The idea came to Pana Columbus one day while envisioning the world her 9-month-old daughter will grow up in.
What's the best thing we as parents can do for our children? asked the Allentown native, who moved to Emmaus with her husband, Scott, a year ago and opened a local theater company.
The answer was all around her.
''The environment kept coming up,'' Columbus said.
It led the couple, along with Rob Aptaker, to form an exploratory committee that will hold a meeting at 7 tonight in hopes of founding the Lehigh Valley's first green charter school in the East Penn School District.
''We just want it open in time for our daughter when she goes to school,'' Scott Columbus said jokingly, though months of work lie ahead before an application would reach the East Penn School Board, which would have to approve the plan.
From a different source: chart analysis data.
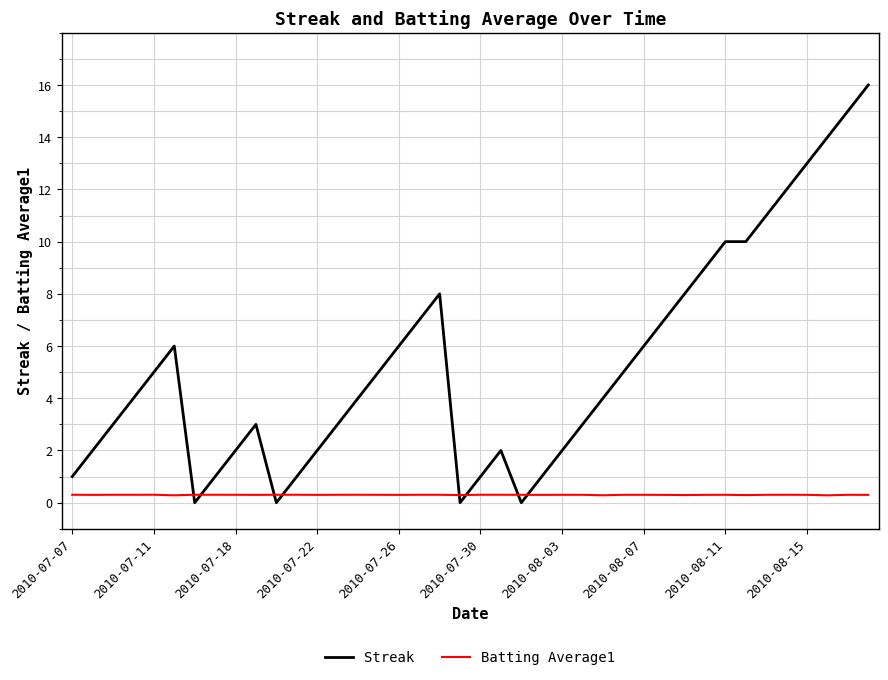

Which series has the largest total across all categories?

Streak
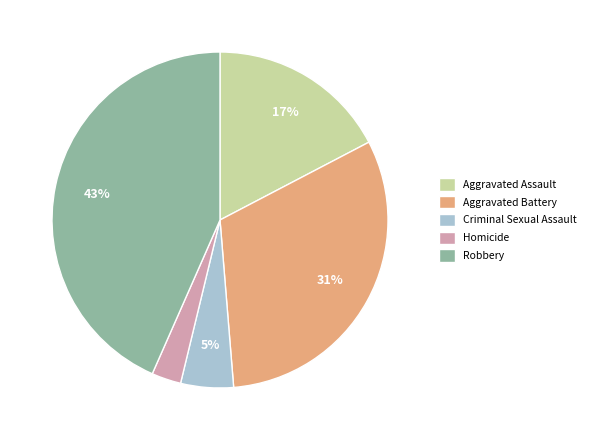

Which category has the biggest portion of the pie?

Robbery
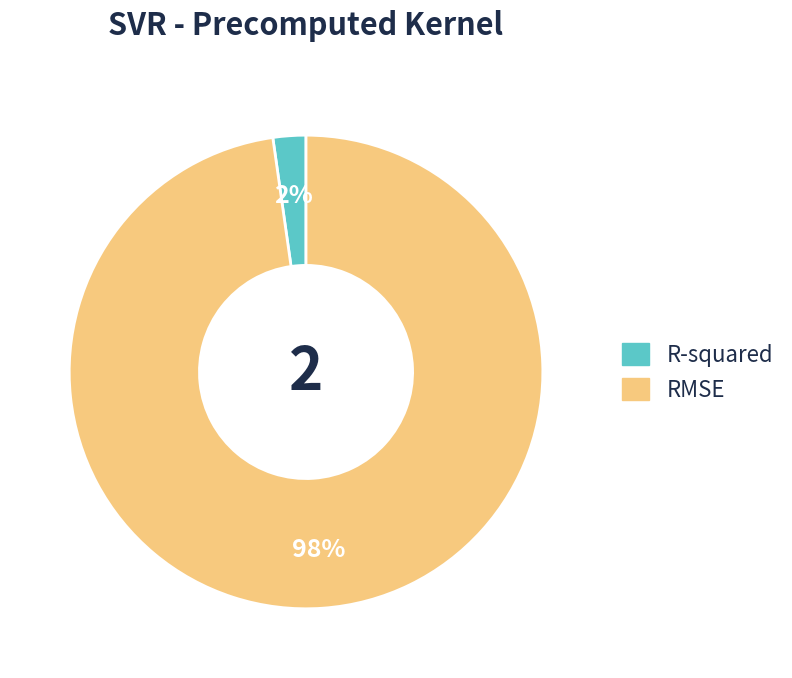

Rank the categories by value from lowest to highest.

R-squared, RMSE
A green charter school has an environmental focus with a curriculum, faculty and learning atmosphere that reflects understanding and respect for the health of the planet and all living things.
The couple's Circle of Stones Ritual Theater Ensemble of Emmaus has produced plays with environmental and sustainability themes. They have long seen the value of teaching children Earth-friendly lessons that can be carried into adulthood, they said.
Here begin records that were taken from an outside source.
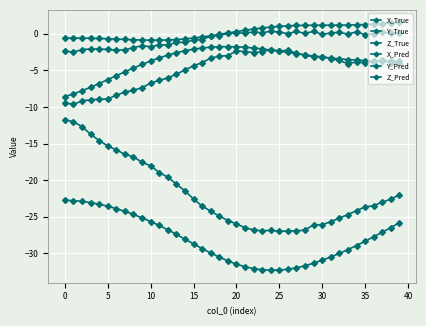

How many distinct data groups are displayed?

6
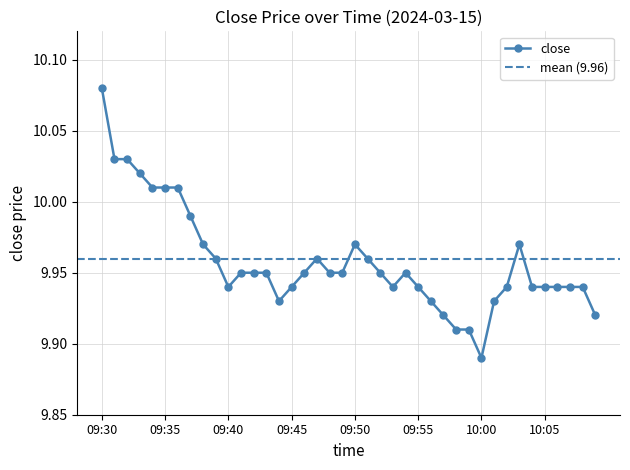

List the labels in order of value, largest first.

09:30, 09:31, 09:32, 09:33, 09:34, 09:35, 09:36, 09:37, 09:38, 09:50, 10:03, 09:39, 09:47, 09:51, 09:41, 09:42, 09:43, 09:46, 09:48, 09:49, 09:52, 09:54, 09:40, 09:45, 09:53, 09:55, 10:02, 10:04, 10:05, 10:06, 10:07, 10:08, 09:44, 09:56, 10:01, 09:57, 10:09, 09:58, 09:59, 10:00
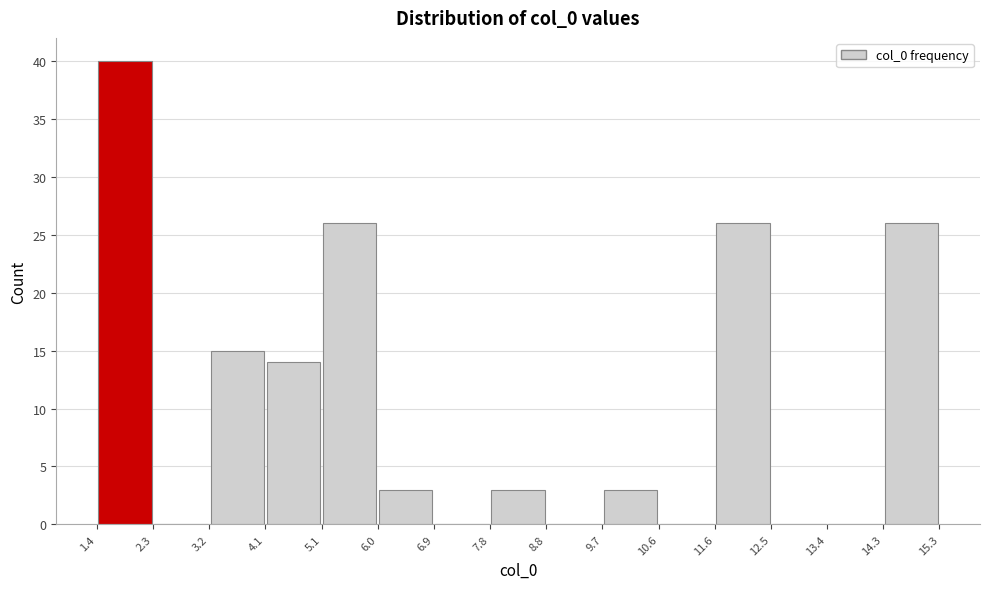

Reading left to right, transcribe this chart: for each bar, give the range it covers on the x-axis and its height. The values are not printed on the chart, so give them approximately, as read against the axis.

1.4 to 2.3: 40
2.3 to 3.2: 0
3.2 to 4.1: 15
4.1 to 5.1: 14
5.1 to 6.0: 26
6.0 to 6.9: 3
6.9 to 7.8: 0
7.8 to 8.8: 3
8.8 to 9.7: 0
9.7 to 10.6: 3
10.6 to 11.6: 0
11.6 to 12.5: 26
12.5 to 13.4: 0
13.4 to 14.3: 0
14.3 to 15.3: 26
With scientists acknowledging the effects of global warming and more attention on solar energy and alternative fuels, the group is sensing a green school would have broad appeal to young families living in and moving to Emmaus.
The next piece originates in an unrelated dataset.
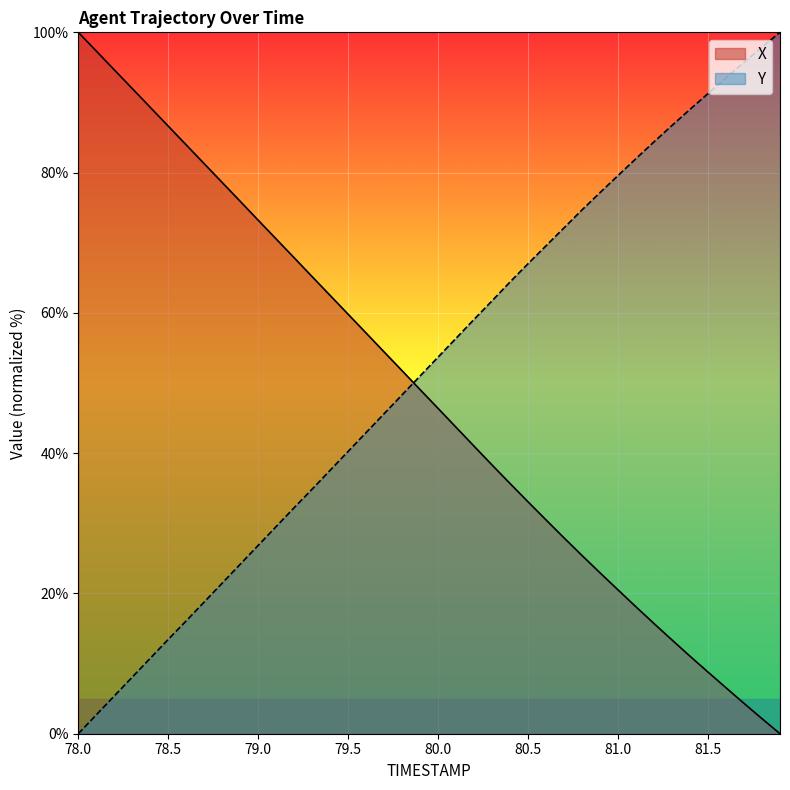

What is the label of the 12th point from the right?

80.8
After tonight's initial meeting, the group plans to visit other green schools such as the Wissahickon Charter School, which opened in 2002 in Philadelphia. The school focuses on active and service learning centered on academic activities.
So far, the vision for the Emmaus school is to have a curriculum that would allow students to learn and practice natural resource management, Earth stewardship, organic gardening, Earth-friendly consumer skills and ways to reduce environmental degradation and global warming.
''They will have an understanding of how nature works and their relationship to it,'' Pana said. There will be an awareness of the principal challenges of the future,'' she said.
Aptaker, an Allentown resident who contracts with the Philadelphia School District to bring American Indian history into classrooms, said he's just beginning the daunting, slow process for starting the charter. He's hoping people will join the committee so he will have the necessary applications and documents filed by the end of the year.
''We want to start following a model of thinking globally and acting locally,'' he said. ''Not by just talking about it, but doing it.''
Charter school applications must be submitted to the district in which the school would be located by Nov. 15. The school district must review the application, hold public hearings within 45 days, and make a decision within 77 days of the hearings. If a charter application is not approved, the applicant may appeal to the state Charter Appeals Board.